Wednesday, June 27, 2018
Book Review: The Long Tomorrow by Leigh Brackett
The Long Tomorrow by Leigh Brackett
Paperback, SF Masterworks, 240 pages
Published February 2013 by Gollancz (first published 1955)
Hugo Award Nominee for Best Novel (1956)
Leigh Brackett may not be a household name to most Sci-fi fans in this day and age but she was a ground breaking writer during the pulp era. At time when Ace was publishing most of their science fiction in doubles Leigh Brackett published dozens of space operas and fantasies ( that took place on Mars and Venus) far enough back that it seemed possible. One thing that made her a trailblazer is she didn’t hide her gender like a several women writing at the time.
She is most often remembered for the screenplay she wrote just before her death for the Empire Strikes Back. She also wrote several classic westerns and noir films like Rio Bravo and The Big Sleep. The word is that her screenplay for Empire was very different from the final product that was greatly over hauled by Lawrence Kasdan. So What? George Lucas thought enough of her space opera to give her the first crack. It is cool that Brackett was one of the first people to sit down with Lucas and has out the story.
I think in high school I bought a couple of her books because she wrote Empire I have vague memories of reading them. During the Solar Lottery episode of Dickheads (the PKD podcast I co-host) we talked about that book being a double with Leigh Brackett novel. That book sounded interesting. I looked it up at the library and they didn’t have it. They did however have The Long Tomorrow and It was considered a masterpiece of 50’s post apocalypse fiction. Anyone who has read my blog for anytime knows I love a good end of the world story.

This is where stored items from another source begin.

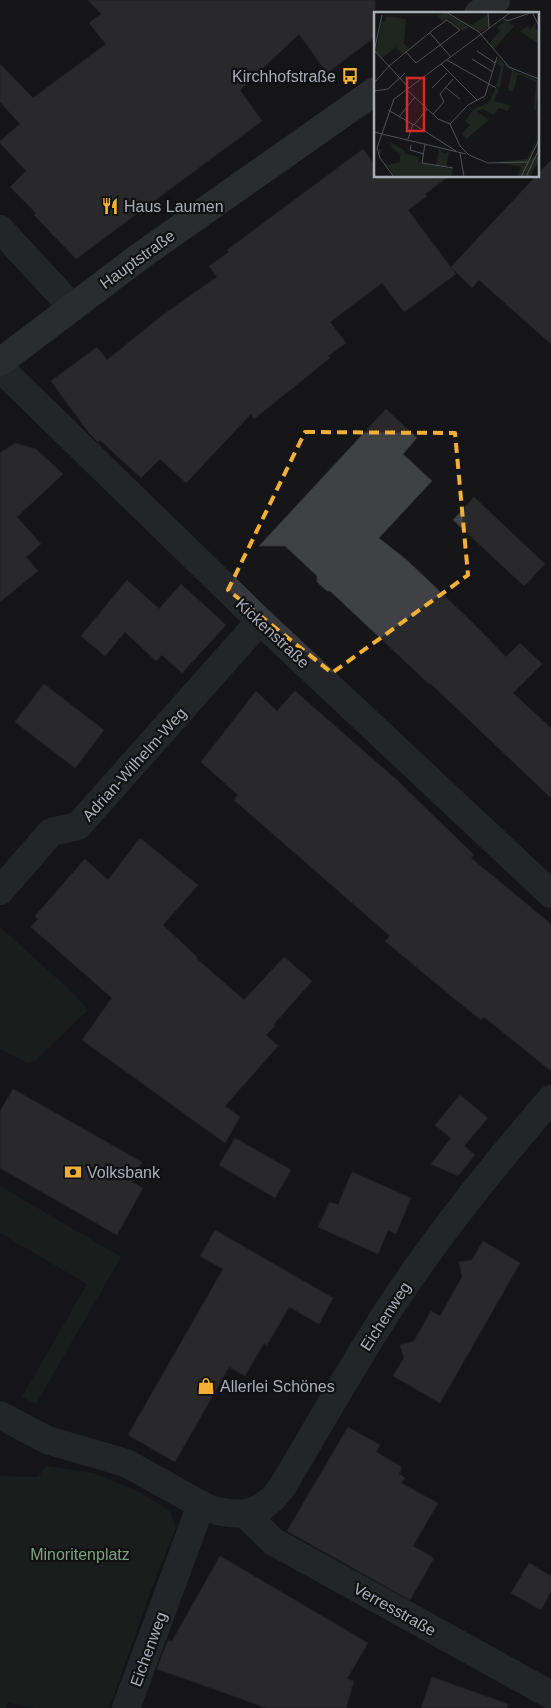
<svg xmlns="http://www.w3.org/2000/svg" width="551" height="1708" font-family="Helvetica,sans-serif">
	<rect width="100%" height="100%" fill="#161618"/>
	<!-- green -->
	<path fill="#1e261f" d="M0 927 72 992 88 1010 35 1061 27 1063 0 1049Z
		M0 1186 121 1257 36 1404 22 1397 87 1284 0 1233Z
		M46 1466 94 1473 139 1492 170 1511 176 1528 158 1571 109 1708H34L8 1702 6 1708H0V1476L38 1477Z"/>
	<!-- building -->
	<path fill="#404145" stroke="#303034" d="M88 0H375V37L327 73 299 34 240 90 262 121 76 259 34 215 36 213 10 187 26 171 0 143V141L20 124 0 102V64L33 98 106 44 89 23 101 14Z
		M363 149 375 165V176H449L425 194 427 196 408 210 456 274 404 312 382 283 330 322 346 343 328 356 330 358 254 419 251 414 186 483 160 459 141 478 100 440 98 442 89 433 51 381 97 347 107 360 164 314 217 277 209 266 229 252 227 250Z
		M551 160V344L479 280 472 288 451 267Z
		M386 409 417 438 403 454 432 481 379 538 408 561 473 623 506 657 520 643 542 664 513 693 551 728V798L430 683 429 684 330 591H327L317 582V576L285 546H259Z
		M15 443 36 449 63 474 17 517 41 544 26 557 38 571 0 602V453Z
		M474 497 545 564 524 586 453 520Z
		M127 580 159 609 181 584 226 625 182 673 162 655 156 661 125 632 105 656 81 636Z
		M44 684 104 730 75 768 15 722Z
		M256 691 277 711 295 691 398 781 474 855 471 858 551 924V1071L484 1017 481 1020 456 1000 385 941 390 936 234 800 238 795 201 762Z
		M140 838 198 885 163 925 197 957 196 958 244 1000 284 957 312 981 274 1024 275 1026 266 1035 278 1046 225 1106 240 1117 225 1143 82 1040 112 998 31 927 38 919 35 916 85 859 108 880Z
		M13 1089 142 1162 132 1182 143 1188 117 1235 0 1168V1111Z
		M460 1095 488 1118 464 1146 475 1155 458 1176 431 1164 451 1138 435 1125Z
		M235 1138 291 1170 275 1198 219 1165Z
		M352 1172 411 1198 396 1234 388 1230 378 1254 318 1227 330 1202 338 1205Z
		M215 1230 333 1298 319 1324 289 1307 267 1345 264 1343 245 1376 229 1367 175 1462 128 1435 223 1269 200 1256Z
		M483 1241 520 1263 440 1403 393 1376 404 1358 400 1345 414 1341 431 1311 440 1316 462 1277 459 1262 472 1260Z
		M348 1427 380 1445 376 1452 402 1467 399 1474 405 1478 401 1483 438 1503 413 1546 434 1558 410 1600 287 1531Z
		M220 1556 368 1643 347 1679 354 1681 346 1708H267L157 1669 168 1640 172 1641Z
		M529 1563 551 1576V1591L541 1610 511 1593Z
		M432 1677 508 1704 507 1708H421Z"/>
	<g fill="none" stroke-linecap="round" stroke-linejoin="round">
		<!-- street -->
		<path stroke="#37383d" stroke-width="28" d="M0 229 72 307
			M0 368 260 621 551 894
			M0 891 51 832 78 826 260 621
			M0 1415 47 1440 126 1463 207 1508C241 1519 264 1515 284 1484 319 1425 353 1364 391 1306 439 1233 494 1165 551 1099
			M245 1514 274 1542 551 1695
			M126 1708 201 1505"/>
		<!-- secondary -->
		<path stroke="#45474d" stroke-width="28" d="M478 14 496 0
			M0 362 139 257 375 91"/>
	</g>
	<!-- marked area -->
	<path d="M0 0H551V1708H0ZM305 432 455 433 468 575 332 673 228 590Z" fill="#161618" fill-opacity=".55" fill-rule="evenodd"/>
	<path fill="none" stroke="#f2b134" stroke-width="4" stroke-dasharray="10 6" stroke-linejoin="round" d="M305 432 455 433 468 575 332 673 228 590Z"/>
	<!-- icons -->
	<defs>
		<g id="bus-bare" transform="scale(1.35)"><path d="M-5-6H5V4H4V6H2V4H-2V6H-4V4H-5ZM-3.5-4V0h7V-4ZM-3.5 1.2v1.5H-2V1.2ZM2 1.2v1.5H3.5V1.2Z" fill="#f2b134" stroke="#111113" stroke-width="2.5" paint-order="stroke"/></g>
		<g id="restaurant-bare" transform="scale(1.35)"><path d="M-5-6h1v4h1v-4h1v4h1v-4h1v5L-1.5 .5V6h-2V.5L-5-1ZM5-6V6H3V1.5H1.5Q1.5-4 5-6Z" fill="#f2b134" stroke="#111113" stroke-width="2.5" paint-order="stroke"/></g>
		<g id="bank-bare" transform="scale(1.35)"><path d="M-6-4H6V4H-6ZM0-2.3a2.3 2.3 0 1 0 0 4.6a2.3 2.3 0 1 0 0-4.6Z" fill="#f2b134" stroke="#111113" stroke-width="2.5" paint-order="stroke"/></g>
		<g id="shop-bare" transform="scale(1.35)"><path d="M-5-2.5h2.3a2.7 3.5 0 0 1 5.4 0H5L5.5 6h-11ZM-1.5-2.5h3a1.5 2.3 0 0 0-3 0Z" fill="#f2b134" stroke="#111113" stroke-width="2.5" paint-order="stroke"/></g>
	</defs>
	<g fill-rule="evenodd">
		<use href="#bus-bare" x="350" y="76"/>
		<use href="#restaurant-bare" x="110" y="206"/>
		<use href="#bank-bare" x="73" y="1172"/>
		<use href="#shop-bare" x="206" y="1386"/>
	</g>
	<g text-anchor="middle" stroke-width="4.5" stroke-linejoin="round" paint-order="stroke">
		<!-- poi labels -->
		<g font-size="16" fill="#a8adb8" stroke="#111113" text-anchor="start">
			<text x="336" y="82" text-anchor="end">Kirchhofstraße</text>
			<text x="124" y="212">Haus Laumen</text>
			<text x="87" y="1178">Volksbank</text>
			<text x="220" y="1392">Allerlei Schönes</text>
		</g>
		<!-- street labels -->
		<g font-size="16" fill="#a8adb8" stroke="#111113">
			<text transform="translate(137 259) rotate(-36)" y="6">Hauptstraße</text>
			<text transform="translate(273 633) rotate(43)" y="6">Kickenstraße</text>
			<text transform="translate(134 764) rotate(-48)" y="6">Adrian-Wilhelm-Weg</text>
			<text transform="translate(385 1316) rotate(-57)" y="6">Eichenweg</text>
			<text transform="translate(395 1609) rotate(29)" y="6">Verresstraße</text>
			<text transform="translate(148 1649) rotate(-70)" y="6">Eichenweg</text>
		</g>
		<!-- park labels -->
		<g font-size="16" fill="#7fa381" stroke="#111113">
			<text x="80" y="1560">Minoritenplatz</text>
		</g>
	</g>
	<!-- overview -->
	<g transform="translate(374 12)">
		<rect width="165" height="165" fill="#161618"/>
		<path d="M70 0 95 15 89 19 74 7 69 10 64 4ZM73 0 98 13 114 2V16L106 20ZM12 4 32 7 30 31 35 37 28 42 22 35 8 46 2 39 8 9 11 10ZM131 9 140 14 120 37 115 32 126 19 123 15ZM162 10 161 16 165 20V32L146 19 154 14 156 18ZM124 47 142 60 165 69 162 98 165 105 160 96 162 70 144 62 139 80 134 78 138 59 130 53 126 76 122 75 127 55 122 50ZM122 76 125 77 120 89 136 93 134 99 125 96 119 103 109 97 103 99 115 108 92 127 88 122 96 113 91 109 100 97 114 91ZM165 124 156 147 165 143V153H162L157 163 160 165H143L147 155 118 150 153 147ZM16 130 30 138 31 142 45 145V150L78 157V164L21 165 7 145 4 137H8L6 143 13 153 26 150 27 142 19 137ZM65 136 70 142 75 139 72 155 62 153Z" fill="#1e261f"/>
		<path fill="none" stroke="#505258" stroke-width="1" d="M72 0 105 20 135 55 165 67M114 0 115 16M158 0 165 14M129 6 133 9 159 0M56 21 77 45M0 38 35 76M103 39 121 51M0 40 8 3M98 47 119 60M73 48 122 76M67 52 103 88M0 71 15 54 32 40 60 17 73 8 86 18 42 51 32 40M71 75 86 87M58 76 73 61M33 78 64 107 76 112 86 134 95 143 114 151 154 150M0 79 14 77 31 61M14 98 40 113 53 97M59 102 70 90 66 82 79 67M25 105 41 85M76 112 94 93 111 84 123 45M41 113 82 139M0 120 92 142M34 127 39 112M51 132 48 151 79 156M37 133 36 138 50 142M86 141 90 165M20 165 6 146 3 136 20 87 137 0M147 165 165 128M152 165 165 137"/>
		<path fill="#d62828" fill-opacity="0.15" stroke="#d62828" stroke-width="2.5" d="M33 66H50V119H33Z"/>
		<rect width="165" height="165" fill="none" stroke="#a8adb8" stroke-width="2.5"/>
	</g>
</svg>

It was a cool surprise for me by the time the book showed up on my library holds and I got around to it, I had forgotten what it was about. Interesting timing as I was about to read Carrie Vaughn’s sequel to Bannerless that is set in a similar world. It is interesting to compare those novels and how they reflect the fears of the times. Brackett’s novel is inspired by the very real nuclear fears of the 50’s while Vaughn’s Bannerless books see the reset of the world being a outcome of environmental waste and climate change.
The Long Tomorrow is one hundred years after a Nuclear war in the Midwest. This is a very different novel from the bulk of Brackett’s but it is a hero’s quest just like many of her books. This quest is more Tom Sawyer than Frodo because the midwest of this future has gone back to the primitive, not by choice they are survivors. That said the beliefs and laws of this society have adapted and despite surviving books the idea of embracing technology and going back is a big no no.
So enter our Hero Len Coulter who is very focused on the journey to find the city where technology and the old world are embraced. Along the way there is a love triangle with his brother, and many adventures. He dreams of this place and the central question of the third act is this dream all he believed it would be. The society that survived is fighting to prevent any of the seeds that destroyed the past world from being planted again.
You may be thinking – I have read or seen this story one thousand times, and this story is cliché. Well this novel was released in the 50’s so this is one of the trailbliazers along with Alas Babylon and On the Beach. It is the reason for the Cliche and is very different.
The Long Tomorrow shows its age at times, but I am glad I read it. It is a classic of the genre and it is important that we don’t lose these classics. I wouldn’t say it is a barn burner, but it has enough important themes and its role in the genre is undeniable. Yeah you should read it.